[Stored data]
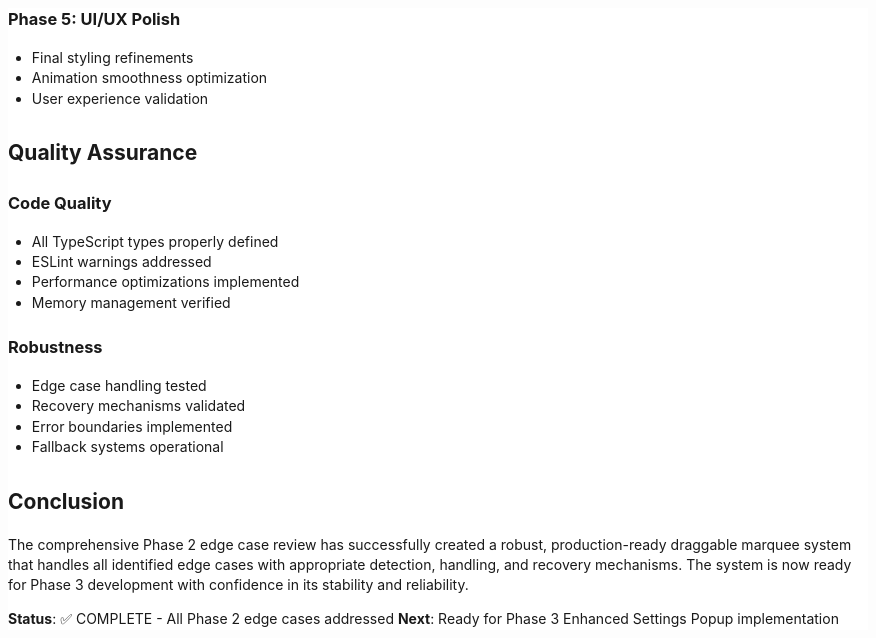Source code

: ### Phase 5: UI/UX Polish
- Final styling refinements
- Animation smoothness optimization
- User experience validation

## Quality Assurance

### Code Quality
- All TypeScript types properly defined
- ESLint warnings addressed
- Performance optimizations implemented
- Memory management verified

### Robustness
- Edge case handling tested
- Recovery mechanisms validated
- Error boundaries implemented
- Fallback systems operational

## Conclusion

The comprehensive Phase 2 edge case review has successfully created a robust, production-ready draggable marquee system that handles all identified edge cases with appropriate detection, handling, and recovery mechanisms. The system is now ready for Phase 3 development with confidence in its stability and reliability.

**Status**: ✅ COMPLETE - All Phase 2 edge cases addressed
**Next**: Ready for Phase 3 Enhanced Settings Popup implementation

Exercise brief: Above are the lines; repeat exactly the ones from the line containing "- User experience validation" down to the line containing "## Conclusion", both inclusive.

Reply:
- User experience validation

## Quality Assurance

### Code Quality
- All TypeScript types properly defined
- ESLint warnings addressed
- Performance optimizations implemented
- Memory management verified

### Robustness
- Edge case handling tested
- Recovery mechanisms validated
- Error boundaries implemented
- Fallback systems operational

## Conclusion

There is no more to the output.